InnovationSpace faculty members have used a combination of lectures, classroom workshops and studio consultations to introduce biomimicry to students. The goal is to help students make the leap from nature’s ways to applications in design, business and engineering.

Fortunately, ingenious examples are not hard to come by. The Australian company Pax Scientific, for example, manufactures fans that feature museum-quality design – and top engineering performance. The machines are 50 percent more energy efficient and 75 percent quieter than competing products in the marketplace. Their inspiration: the whorled pattern of a nautilus shell.

After studying the shape and skeletal structure of the boxfish, a common coral reef resident, engineers at Daimler Chrysler designed an aerodynamic automobile whose weight could be trimmed by as much as 30 percent without sacrificing performance. The car zooms from 0 to 60 mph in 7.9 seconds.

Mimicking the surface structure of lotus leaves, one of the most water-repellant plants on Earth, manufacturers have developed a line of fabrics, paint and glass that are almost self-cleaning.

Some bio-inspired innovation is unfolding right on the ASU campus.

Take the work of Nate Morehouse, a biology graduate student who served as an InnovationSpace teaching assistant during the fall semester. His work on butterfly coloration has attracted the likes of Xerox Corp.

It turns out that the surface of a butterfly’s wings is covered with a series of ladderlike structures. Clustered on their rungs are tiny football shapes. To create vivid hues, some butterflies use these nano-sized configurations to manipulate light. This ability to create structural color interests businesses such as Xerox, which is looking for cheaper and more environmentally friendly ways to produce a brilliant chromatic palette.

The highlight of this inaugural year of biomimicry-related activities is a visit by biomimicry founder Janine Benyus, one of Time magazine’s Heroes of the Environment for 2007. Benyus galvanized popular interest in biomimicry with her book “Biomimicry: Innovation Inspired by Nature.”
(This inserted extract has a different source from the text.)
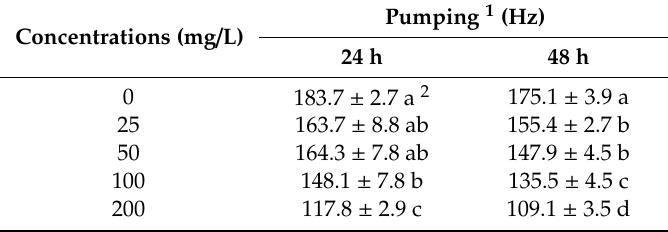
Table 2. E ff ect of FAc on the food pharyngeal pumping of C. elegans Table 2. Effect of FAc on the food pharyngeal pumping of C. elegans .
Through her Montana-based consultancy, the Biomimicry Guild, Benyus has brought biologists to the design table at organizations such as Boeing, Nike, Procter & Gamble, General Electric, S.C. Johnson, NASA, Patagonia and HOK, one of the world's largest architectural firms.

Benyus conducted an intensive workshop with InnovationSpace students, and delivered a public lecture Feb. 10 “What Would Nature Do? Biomimicry as a Path to Sustainability.”  The event was sponsored by InnovationSpace in cooperation with the Global Institute of Sustainability.

Officials at InnovationSpace plan to incorporate biomimicry as part of its core curriculum far beyond this kickoff year.

“Biomimicry will open our students’ eyes to the potential for innovation in the everyday world that surrounds them,” Boradkar says. “As Dieter Gurtler, one of Daimler Chrysler’s top engineers, puts it: ‘By looking at nature, you come up with ideas you could never have thought of on your own.’ ”

The InnovationSpace biomimicry initiative is supported by grants from the National Collegiate Inventors and Innovators Alliance and ASU’s Pathways to Entrepreneurship program.